O presidente sancionou a lei que confere à empregada doméstica gestante o direito de ser afastada do trabalho e continuar recebendo remuneração

Empregada doméstica gestante tem direito ao afastamento sem prejuízo na remuneração!

No último dia 12, o presidente sancionou a lei que garante o afastamento da empregada doméstica gestante sem que seu salário seja prejudicado.

O texto prevê que a trabalhadora gestante deva ficar afastada até o fim do estado de emergência da saúde pública.

A lei não faz distinção de colaboradoras, dessa forma, todas estão incluídas, inclusive as domésticas.

Essa situação pode trazer muitas confusões, já que esse tipo de serviço é necessariamente realizado em atividade presencial.

Por isso, continue lendo o nosso artigo e entenda como a empregada doméstica gestante tem direito ao afastamento sem prejuízo na remuneração.

O que diz a lei?

Segundo a lei de parágrafo único, assinada pelo presidente:

“Art. 1º Durante a emergência de saúde pública de importância nacional decorrente do novo coronavírus, a empregada gestante deverá permanecer afastada das atividades de trabalho presencial, sem prejuízo de sua remuneração.”

A lei entrou em vigor na data de sua publicação, ou seja, 13 de maio de 2021.

Estabilidade da empregada doméstica gestante

Toda empregada doméstica gestante tem direito à estabilidade. Isso significa que, tanto no período de gravidez quanto nos 150 dias após o parto, a trabalhadora não pode ser demitida.

Lembrando que se a situação for de justa causa, pode haver demissão. Assim como existe a possibilidade de rescisão por parte da empregada doméstica.

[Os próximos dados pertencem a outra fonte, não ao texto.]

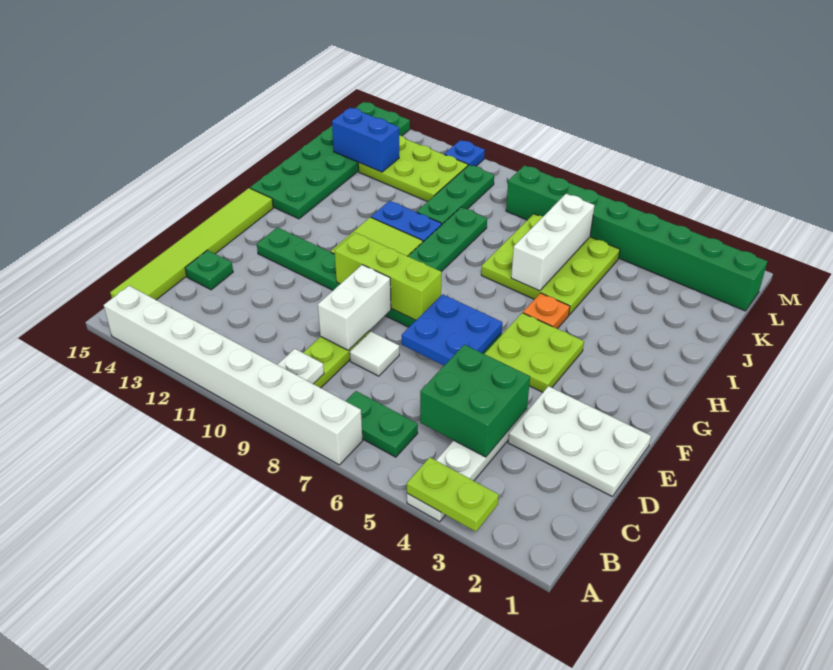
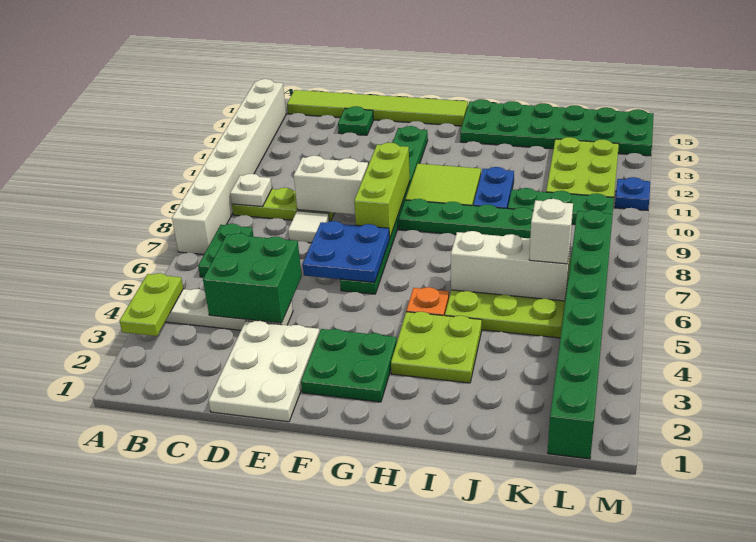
none -> green 2x2 plate [301,329,397,402]
lime 2x2 plate [485,313,584,392] -> lime 2x2 plate moved to [391,312,482,383]
none -> white 1x1 brick [529,199,573,264]
blue 1x2 brick [332,108,399,172] -> none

O que o empregador deve fazer?

Nessa situação, vale lembrar que está em vigor a MP 1.045 de abril de 2021. Essa medida pode ter duração de até 120 dias se acordada pelas duas partes.

A MP propõe a possibilidade de redução de jornada e suspensão de contrato entre a empregada doméstica e o contratante, como forma de ajudá-los na atual circunstância de crise no país.

E, considerando a lei sancionada na última semana, a suspensão do contrato de trabalho é a melhor saída para essa situação.

Isso porque o emprego e o salário da doméstica são mantidos, mas o contratante não precisa arcar com os custos.

Desse modo, a empregada doméstica gestante fica em casa, recebendo seu salário pelo governo com base no valor do seguro-desemprego.

Atenção! Nos casos em que o contrato for suspenso, a estabilidade não será a prevista pela MP – de 120 dias após o término da vigência – mas a de 150 dias (por se tratar de funcionária gestante).

Também existe a possibilidade de antecipação das férias, mas vale lembrar que o empregador deve comunicar com, pelo menos, 2 dias de antecedência. E o período não poderá ser inferior a 5 dias corridos.